▶ Assignment: Whenever a line in the entries includes the word "elbow", copy that line out.

--------------------------------------------------

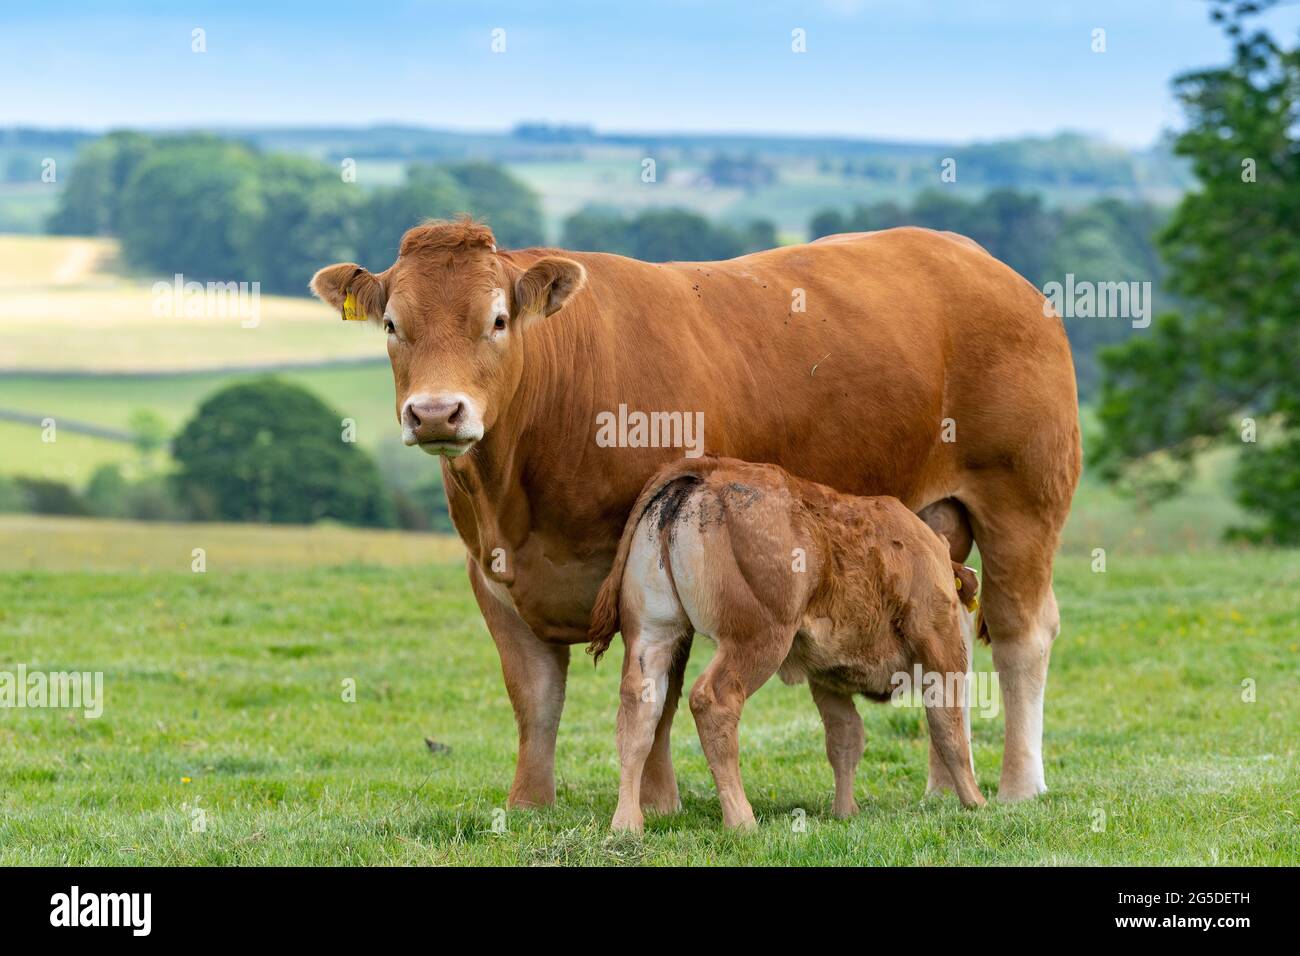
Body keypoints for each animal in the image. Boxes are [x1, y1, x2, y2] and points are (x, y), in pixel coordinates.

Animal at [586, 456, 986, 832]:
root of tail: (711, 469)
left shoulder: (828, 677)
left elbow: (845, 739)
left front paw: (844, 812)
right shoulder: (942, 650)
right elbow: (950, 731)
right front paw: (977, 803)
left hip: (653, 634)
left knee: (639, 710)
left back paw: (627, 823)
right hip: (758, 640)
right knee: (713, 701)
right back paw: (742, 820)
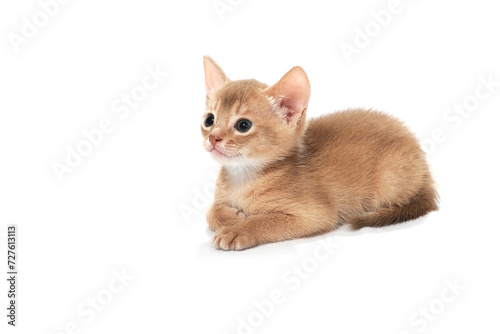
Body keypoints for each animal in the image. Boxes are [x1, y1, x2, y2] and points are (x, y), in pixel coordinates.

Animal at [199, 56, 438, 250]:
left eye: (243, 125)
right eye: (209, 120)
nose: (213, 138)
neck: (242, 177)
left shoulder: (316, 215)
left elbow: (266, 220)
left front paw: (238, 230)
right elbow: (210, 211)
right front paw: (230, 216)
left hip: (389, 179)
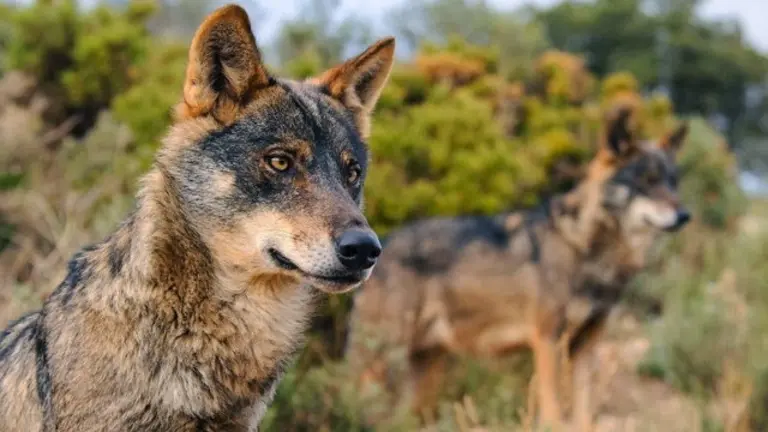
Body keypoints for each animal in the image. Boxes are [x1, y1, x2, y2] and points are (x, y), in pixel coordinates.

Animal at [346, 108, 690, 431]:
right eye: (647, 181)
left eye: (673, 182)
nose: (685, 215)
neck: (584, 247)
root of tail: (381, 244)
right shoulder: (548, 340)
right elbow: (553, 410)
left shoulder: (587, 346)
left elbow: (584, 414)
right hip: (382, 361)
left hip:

--------------------------------------------------

▶ Your solution:
left elbow: (845, 739)
right elbow: (950, 731)
left elbow: (266, 220)
right elbow: (210, 211)
right elbow: (553, 410)
left elbow: (584, 414)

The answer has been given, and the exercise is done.